**PROBLEM REQUIREMENTS**
Every line from the opening of the records to the line with "List each element's type, its" should be restated exactly, with both ends included and the pictures left out.

**DATA SECTION**
---+---
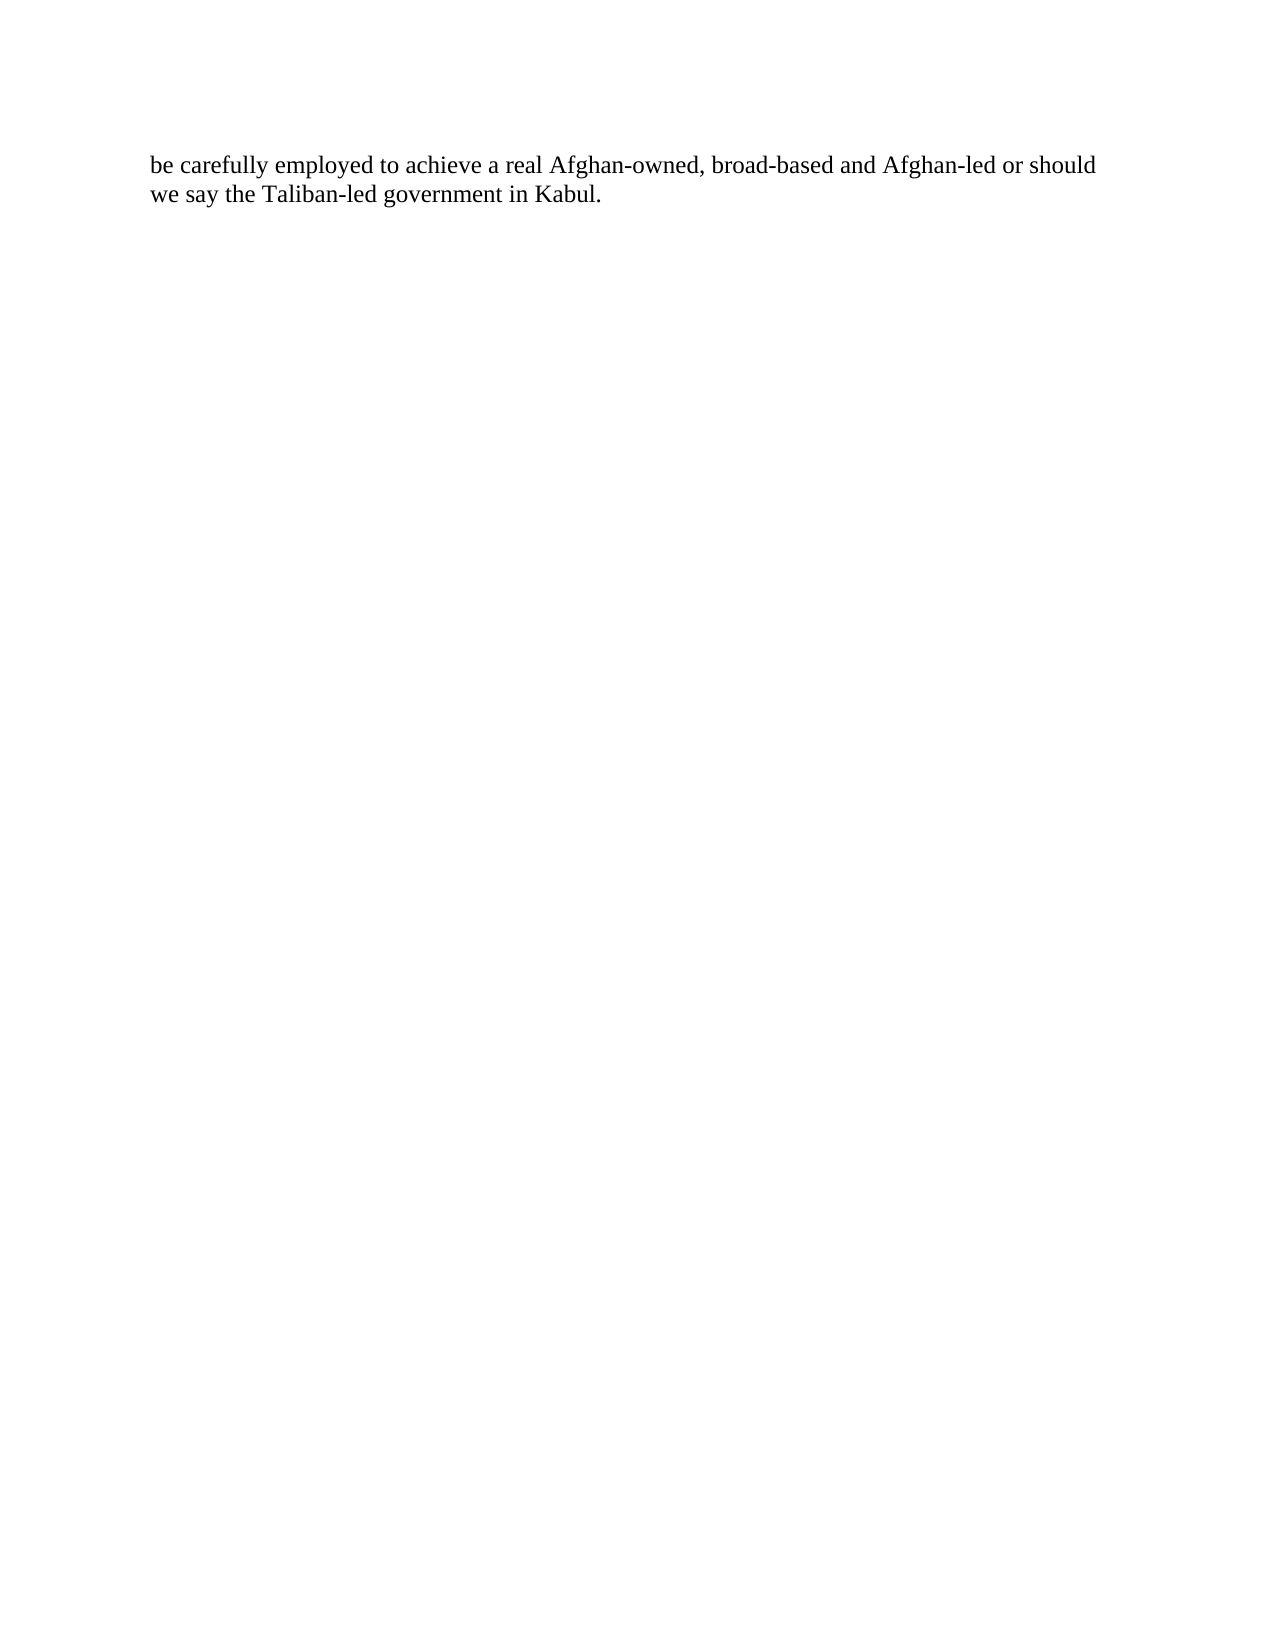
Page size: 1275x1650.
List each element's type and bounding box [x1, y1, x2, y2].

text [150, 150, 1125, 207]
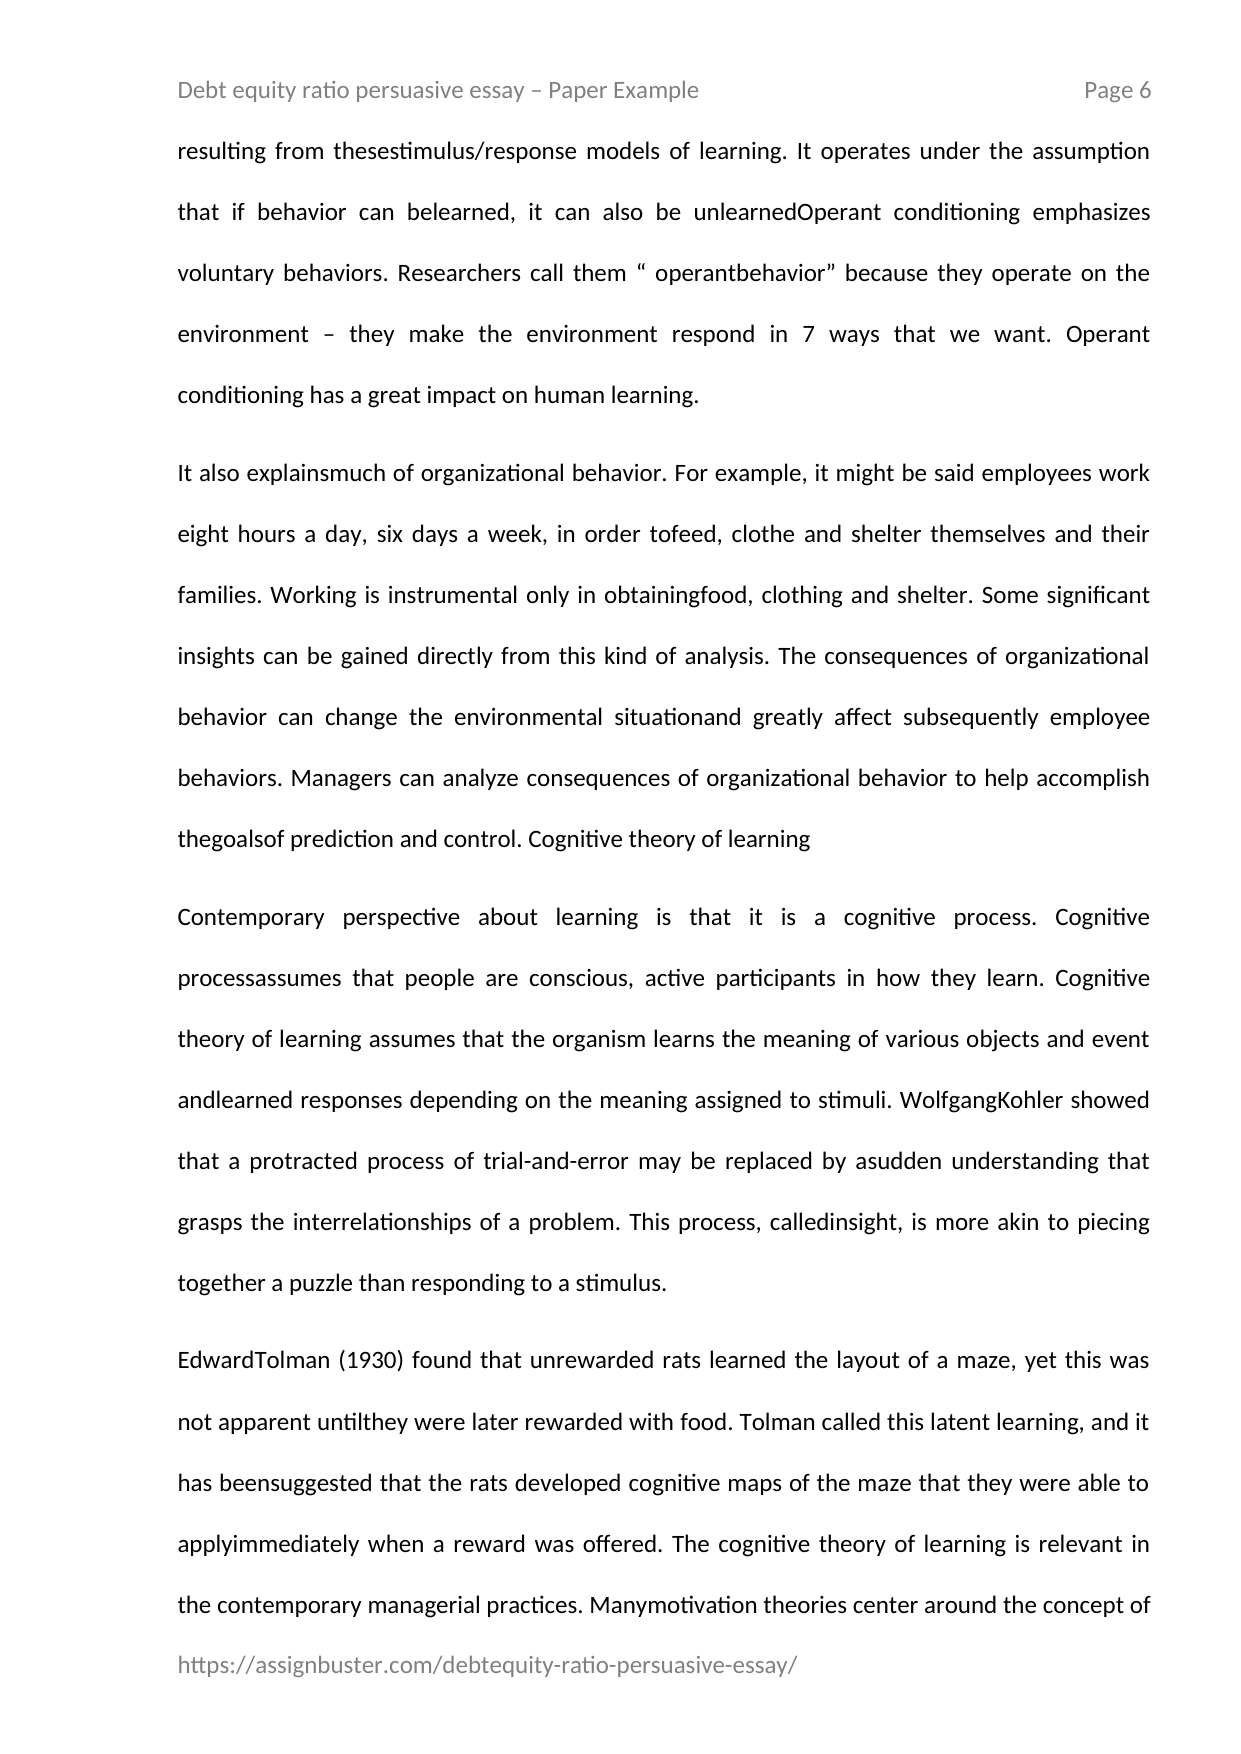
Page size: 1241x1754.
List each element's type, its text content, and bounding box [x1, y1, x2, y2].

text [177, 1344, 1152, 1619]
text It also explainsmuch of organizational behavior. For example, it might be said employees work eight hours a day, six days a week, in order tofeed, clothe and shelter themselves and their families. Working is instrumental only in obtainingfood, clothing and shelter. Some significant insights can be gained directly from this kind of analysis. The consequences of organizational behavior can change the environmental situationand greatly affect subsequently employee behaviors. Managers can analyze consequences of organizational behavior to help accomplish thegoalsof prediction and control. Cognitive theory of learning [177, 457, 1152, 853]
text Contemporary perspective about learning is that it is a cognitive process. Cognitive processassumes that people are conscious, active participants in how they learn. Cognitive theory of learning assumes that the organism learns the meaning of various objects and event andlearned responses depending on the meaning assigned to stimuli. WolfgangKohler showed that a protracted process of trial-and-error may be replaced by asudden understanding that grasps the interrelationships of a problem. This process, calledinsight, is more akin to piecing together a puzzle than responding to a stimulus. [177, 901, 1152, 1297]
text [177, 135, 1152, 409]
---+---
**ANSWER BELOW**
Page size: 1275x1650.
List each element's type and bounding box [x1, y1, x2, y2].

text [150, 150, 1125, 207]
Page size: 1241x1754.
List each element's type, its text content, and bounding box [x1, y1, x2, y2].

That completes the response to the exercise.